___ Vorgelegter Text ___

15.10.2004
Tscheche stirbt bei Chemnitz durch Wasserbüffel
(DTPA/MT) CHEMNITZ: Der schwere Verkehrsunfall, bei dem gestern (14.10.) auf der Autobahn bei Chemnitz ein 38-jähriger Tscheche ums Leben kam, wurde von einer Herde Wasserbüffel verursacht.
Nach dem derzeitigen Ermittlungsstand weidete die Herde von 10 Wasserbüffeln bei Altmittweida. Die Herde durchbrach einen elektrischen Weidezaun, lief mehr als 10 km in Richtung der Autobahn A 4 und geriet letztlich auf die Richtungsfahrbahn Dresden - Chemnitz, wo es zu dem tragischen Unfall kam. Der Grund des Ausbruchs der Herde ist derzeit unklar. Auszuschließen ist jedoch, dass der Weidezaun durch Menschenhand geöffnet bzw. beschädigt worden ist. Im Zuge der Ermittlungen wird auch geprüft, inwieweit die Beschaffenheit des Weidezaunes für die Haltung dieser Art Tiere ausreichend war und ob sich im Ergebnis dessen eine strafrechtliche Verantwortlichkeit des Tierhalters ableiten lässt. Geprüft wird der Verdacht der fahrlässigen Tötung bzw. des gefährlichen Eingriffs in den Straßenverkehr.
Drei Wasserbüffel verendeten infolge des Zusammenstoßes, ein viertes verletztes Tier wurde durch einen Polizeibeamten an der Unfallstelle mit der Dienstpistole von seinen Qualen erlöst.

___

# [Arbeitsauftrag 1]
Drucken Sie einen Abschnitt der Meldung über die Wasserbüffel wortgetreu ab. Setzen Sie bei den Worten "Drei Wasserbüffel verendeten" ein und enden Sie nach "seinen Qualen erlöst.".
# [Arbeitsauftrag 2]
Stimmen diese Aussagen mit der Meldung über die Wasserbüffel überein? (a) Die Herde zählte zehn Tiere. (b) Der Weidezaun wurde von Menschen geöffnet. (c) Vier Wasserbüffel verendeten durch den Zusammenstoß. Antworten Sie jeweils mit Ja oder Nein und zitieren Sie die entscheidenden Worte der Meldung.
Die Einträge werden hierfür nicht gebraucht.

___ Einträge ___

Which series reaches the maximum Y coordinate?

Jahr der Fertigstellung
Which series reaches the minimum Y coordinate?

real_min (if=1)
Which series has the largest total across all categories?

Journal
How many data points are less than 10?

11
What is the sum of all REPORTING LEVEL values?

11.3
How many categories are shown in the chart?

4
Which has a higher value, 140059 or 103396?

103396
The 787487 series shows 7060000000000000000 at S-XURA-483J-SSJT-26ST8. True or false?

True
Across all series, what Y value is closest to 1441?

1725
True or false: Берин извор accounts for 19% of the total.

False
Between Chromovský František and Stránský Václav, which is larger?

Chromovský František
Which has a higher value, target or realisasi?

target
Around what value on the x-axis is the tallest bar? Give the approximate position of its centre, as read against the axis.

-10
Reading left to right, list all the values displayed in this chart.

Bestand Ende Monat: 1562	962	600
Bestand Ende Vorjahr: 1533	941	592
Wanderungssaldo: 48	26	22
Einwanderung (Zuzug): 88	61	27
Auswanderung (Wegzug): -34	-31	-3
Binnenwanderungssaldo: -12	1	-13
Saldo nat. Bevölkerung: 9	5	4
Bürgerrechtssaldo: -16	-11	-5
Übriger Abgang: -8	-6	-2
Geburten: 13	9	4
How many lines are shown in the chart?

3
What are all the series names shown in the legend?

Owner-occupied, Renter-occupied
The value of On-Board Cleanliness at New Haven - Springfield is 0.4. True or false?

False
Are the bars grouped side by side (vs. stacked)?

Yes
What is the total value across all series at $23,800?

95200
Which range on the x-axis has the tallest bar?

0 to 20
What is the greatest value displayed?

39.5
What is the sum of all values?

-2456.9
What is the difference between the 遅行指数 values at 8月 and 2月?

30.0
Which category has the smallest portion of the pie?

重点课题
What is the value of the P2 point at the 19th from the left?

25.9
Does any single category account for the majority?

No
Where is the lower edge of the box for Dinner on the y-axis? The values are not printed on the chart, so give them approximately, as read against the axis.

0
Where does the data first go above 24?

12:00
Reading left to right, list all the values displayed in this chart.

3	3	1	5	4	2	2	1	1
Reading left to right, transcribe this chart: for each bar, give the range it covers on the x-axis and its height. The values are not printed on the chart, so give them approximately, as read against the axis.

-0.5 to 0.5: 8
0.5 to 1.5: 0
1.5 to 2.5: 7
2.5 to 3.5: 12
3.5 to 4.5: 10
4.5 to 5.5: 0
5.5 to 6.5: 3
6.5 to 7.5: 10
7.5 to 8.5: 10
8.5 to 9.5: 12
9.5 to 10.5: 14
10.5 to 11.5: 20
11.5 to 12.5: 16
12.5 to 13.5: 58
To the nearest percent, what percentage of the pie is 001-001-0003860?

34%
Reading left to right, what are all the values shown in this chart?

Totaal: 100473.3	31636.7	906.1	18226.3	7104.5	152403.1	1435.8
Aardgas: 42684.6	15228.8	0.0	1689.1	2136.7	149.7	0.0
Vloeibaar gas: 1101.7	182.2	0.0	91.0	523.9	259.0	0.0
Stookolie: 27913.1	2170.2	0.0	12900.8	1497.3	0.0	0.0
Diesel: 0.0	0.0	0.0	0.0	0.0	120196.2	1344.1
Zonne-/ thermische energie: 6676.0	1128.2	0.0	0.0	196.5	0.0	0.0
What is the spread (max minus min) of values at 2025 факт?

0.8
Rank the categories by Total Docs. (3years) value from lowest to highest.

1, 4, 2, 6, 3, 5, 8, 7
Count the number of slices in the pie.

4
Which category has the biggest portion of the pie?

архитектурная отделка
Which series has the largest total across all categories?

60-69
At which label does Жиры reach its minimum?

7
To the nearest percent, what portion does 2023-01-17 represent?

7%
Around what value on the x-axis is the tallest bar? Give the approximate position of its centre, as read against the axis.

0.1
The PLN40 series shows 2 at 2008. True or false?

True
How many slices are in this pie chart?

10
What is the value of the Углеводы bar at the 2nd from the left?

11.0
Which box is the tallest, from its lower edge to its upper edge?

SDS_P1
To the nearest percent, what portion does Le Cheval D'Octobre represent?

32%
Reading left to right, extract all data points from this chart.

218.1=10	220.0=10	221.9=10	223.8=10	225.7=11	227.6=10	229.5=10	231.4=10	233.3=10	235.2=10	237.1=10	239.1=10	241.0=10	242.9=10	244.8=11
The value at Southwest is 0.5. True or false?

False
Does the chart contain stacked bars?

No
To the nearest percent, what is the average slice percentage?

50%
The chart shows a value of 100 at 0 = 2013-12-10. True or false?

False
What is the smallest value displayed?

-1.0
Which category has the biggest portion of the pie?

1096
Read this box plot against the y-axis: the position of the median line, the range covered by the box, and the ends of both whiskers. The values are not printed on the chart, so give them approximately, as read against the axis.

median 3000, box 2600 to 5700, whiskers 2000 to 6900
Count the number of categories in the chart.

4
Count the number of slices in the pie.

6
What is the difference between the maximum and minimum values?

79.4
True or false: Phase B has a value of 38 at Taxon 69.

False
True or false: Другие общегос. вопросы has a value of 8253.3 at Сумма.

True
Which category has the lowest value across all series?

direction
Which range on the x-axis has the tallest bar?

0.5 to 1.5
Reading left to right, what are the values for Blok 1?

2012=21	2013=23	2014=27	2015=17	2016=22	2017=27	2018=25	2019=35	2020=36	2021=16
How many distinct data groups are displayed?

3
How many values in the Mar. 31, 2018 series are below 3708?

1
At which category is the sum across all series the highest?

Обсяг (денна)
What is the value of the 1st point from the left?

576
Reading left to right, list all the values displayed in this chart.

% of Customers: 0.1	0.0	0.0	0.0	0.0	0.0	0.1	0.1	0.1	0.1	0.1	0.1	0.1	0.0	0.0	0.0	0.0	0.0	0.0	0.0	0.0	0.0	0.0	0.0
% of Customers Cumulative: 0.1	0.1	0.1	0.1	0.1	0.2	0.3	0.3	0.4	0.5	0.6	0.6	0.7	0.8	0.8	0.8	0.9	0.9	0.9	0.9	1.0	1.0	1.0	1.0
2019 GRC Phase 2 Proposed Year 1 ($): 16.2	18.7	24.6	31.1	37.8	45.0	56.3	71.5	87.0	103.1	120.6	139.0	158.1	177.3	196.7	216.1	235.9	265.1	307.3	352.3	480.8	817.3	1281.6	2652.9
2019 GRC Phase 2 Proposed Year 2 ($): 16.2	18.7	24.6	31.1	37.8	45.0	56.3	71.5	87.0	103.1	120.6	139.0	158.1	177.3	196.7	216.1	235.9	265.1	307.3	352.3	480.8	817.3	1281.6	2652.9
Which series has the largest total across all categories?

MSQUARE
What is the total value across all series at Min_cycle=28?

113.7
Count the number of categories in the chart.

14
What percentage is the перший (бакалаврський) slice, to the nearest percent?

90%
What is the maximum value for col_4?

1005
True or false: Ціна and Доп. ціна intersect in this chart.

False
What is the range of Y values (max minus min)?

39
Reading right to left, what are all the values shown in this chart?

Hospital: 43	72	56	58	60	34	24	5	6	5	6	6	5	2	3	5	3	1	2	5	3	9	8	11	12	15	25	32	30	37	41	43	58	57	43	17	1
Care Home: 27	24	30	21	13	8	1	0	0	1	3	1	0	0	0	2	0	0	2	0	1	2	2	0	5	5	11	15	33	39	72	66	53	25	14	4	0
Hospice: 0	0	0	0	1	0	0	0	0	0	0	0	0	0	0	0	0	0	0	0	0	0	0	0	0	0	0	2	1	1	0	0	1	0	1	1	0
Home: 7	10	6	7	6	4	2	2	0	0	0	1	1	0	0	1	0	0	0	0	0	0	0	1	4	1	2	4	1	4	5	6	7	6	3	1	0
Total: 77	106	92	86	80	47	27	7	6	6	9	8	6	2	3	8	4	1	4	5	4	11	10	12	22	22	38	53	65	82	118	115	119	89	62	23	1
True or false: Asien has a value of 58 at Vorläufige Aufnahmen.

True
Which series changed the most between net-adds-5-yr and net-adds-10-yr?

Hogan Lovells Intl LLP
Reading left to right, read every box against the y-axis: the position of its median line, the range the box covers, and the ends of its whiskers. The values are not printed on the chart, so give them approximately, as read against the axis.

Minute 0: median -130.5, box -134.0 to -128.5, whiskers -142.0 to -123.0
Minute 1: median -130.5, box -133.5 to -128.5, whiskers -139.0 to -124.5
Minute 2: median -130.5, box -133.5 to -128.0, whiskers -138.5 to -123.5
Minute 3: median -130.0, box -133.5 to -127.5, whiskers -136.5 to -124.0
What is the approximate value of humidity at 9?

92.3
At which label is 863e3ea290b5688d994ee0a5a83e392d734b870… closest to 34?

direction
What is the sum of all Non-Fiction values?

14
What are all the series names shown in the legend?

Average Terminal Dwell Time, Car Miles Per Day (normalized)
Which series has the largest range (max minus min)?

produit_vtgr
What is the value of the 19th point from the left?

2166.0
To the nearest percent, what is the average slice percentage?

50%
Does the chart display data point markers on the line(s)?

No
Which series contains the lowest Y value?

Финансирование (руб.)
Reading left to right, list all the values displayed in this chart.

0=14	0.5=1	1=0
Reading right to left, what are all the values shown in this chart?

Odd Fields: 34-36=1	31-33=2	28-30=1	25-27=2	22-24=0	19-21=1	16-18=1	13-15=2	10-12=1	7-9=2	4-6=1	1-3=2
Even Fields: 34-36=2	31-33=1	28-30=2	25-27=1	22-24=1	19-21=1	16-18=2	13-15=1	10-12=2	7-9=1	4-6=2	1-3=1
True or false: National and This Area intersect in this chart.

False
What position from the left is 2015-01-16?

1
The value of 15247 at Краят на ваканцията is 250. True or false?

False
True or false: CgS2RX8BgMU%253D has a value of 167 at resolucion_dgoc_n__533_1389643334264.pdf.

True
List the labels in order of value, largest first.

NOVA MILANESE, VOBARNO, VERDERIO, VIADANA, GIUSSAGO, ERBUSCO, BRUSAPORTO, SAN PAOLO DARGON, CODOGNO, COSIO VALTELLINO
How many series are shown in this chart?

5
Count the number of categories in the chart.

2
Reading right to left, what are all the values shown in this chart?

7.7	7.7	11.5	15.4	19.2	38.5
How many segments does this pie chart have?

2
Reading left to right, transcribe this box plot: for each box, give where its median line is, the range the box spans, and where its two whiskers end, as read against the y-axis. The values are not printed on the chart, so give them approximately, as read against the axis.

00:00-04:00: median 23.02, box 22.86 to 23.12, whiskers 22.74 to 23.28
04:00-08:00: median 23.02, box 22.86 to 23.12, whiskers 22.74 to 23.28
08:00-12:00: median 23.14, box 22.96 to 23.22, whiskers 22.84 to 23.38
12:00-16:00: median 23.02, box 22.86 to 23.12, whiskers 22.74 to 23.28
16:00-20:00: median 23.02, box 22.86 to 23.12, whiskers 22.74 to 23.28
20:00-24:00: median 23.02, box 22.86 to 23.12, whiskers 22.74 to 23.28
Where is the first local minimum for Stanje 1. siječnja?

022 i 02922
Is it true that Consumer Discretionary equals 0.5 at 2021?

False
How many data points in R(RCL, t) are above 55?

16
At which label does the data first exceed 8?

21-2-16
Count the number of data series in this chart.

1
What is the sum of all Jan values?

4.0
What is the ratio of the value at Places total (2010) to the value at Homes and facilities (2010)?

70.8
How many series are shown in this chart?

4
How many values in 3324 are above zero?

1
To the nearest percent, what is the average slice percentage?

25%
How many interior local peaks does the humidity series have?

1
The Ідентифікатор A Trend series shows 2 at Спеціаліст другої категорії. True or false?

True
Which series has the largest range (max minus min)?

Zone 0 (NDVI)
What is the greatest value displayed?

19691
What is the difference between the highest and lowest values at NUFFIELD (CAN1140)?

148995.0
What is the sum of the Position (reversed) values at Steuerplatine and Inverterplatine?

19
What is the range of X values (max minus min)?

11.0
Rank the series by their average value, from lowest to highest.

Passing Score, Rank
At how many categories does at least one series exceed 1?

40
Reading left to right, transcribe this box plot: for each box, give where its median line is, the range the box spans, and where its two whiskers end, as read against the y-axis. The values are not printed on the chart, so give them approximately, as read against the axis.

___

# [Antwortfeld 1]
Drei Wasserbüffel verendeten infolge des Zusammenstoßes, ein viertes verletztes Tier wurde durch einen Polizeibeamten an der Unfallstelle mit der Dienstpistole von seinen Qualen erlöst.

# [Antwortfeld 2]
(a) Ja: „die Herde von 10 Wasserbüffeln“
(b) Nein: „Auszuschließen ist jedoch, dass der Weidezaun durch Menschenhand geöffnet bzw. beschädigt worden ist.“
(c) Nein: „Drei Wasserbüffel verendeten infolge des Zusammenstoßes“